TASK ITEM:
Skip the pictures and write out, word for word, the lines below from the one with "Già da qualche tempo i colossi dell’economia" through the one with "Perkuat Tata Kelola Aset", inclusive.
┌─ RECORDS FOR THIS TASK
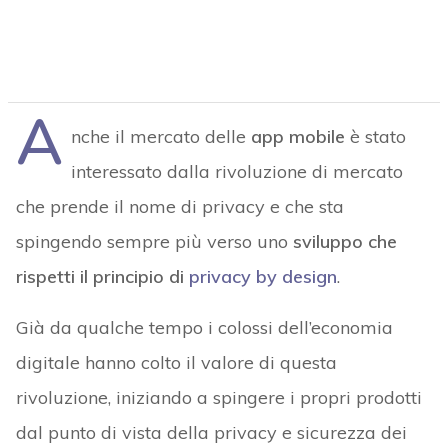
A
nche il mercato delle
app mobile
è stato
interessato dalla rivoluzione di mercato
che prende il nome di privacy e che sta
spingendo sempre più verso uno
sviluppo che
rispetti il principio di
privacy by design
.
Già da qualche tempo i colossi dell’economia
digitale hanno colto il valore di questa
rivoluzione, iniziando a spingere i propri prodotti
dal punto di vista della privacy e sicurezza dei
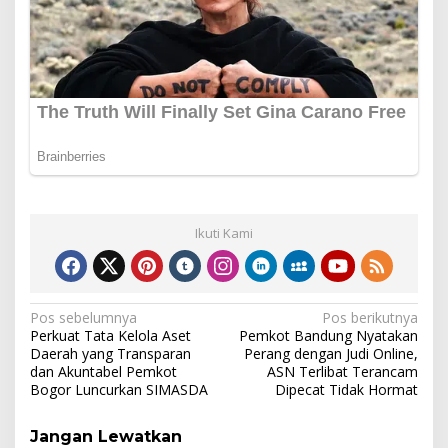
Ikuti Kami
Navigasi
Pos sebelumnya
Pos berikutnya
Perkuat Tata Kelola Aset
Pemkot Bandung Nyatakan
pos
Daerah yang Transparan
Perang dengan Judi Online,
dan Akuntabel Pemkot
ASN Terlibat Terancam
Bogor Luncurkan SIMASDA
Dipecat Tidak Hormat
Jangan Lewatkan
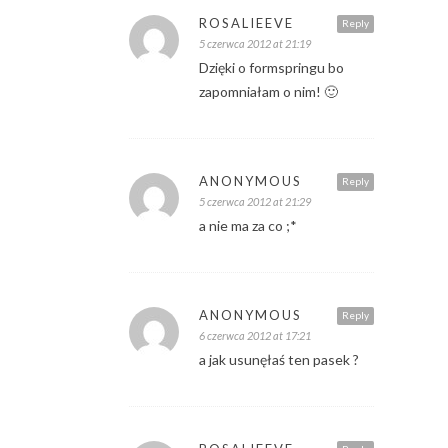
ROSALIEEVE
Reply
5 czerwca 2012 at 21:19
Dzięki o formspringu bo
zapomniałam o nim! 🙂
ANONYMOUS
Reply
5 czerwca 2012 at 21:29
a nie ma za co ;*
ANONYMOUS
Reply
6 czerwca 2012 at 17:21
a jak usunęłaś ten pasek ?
└─
RESULT OF THE TASK:
Già da qualche tempo i colossi dell’economia
digitale hanno colto il valore di questa
rivoluzione, iniziando a spingere i propri prodotti
dal punto di vista della privacy e sicurezza dei
Ikuti Kami
Navigasi
Pos sebelumnya
Pos berikutnya
Perkuat Tata Kelola Aset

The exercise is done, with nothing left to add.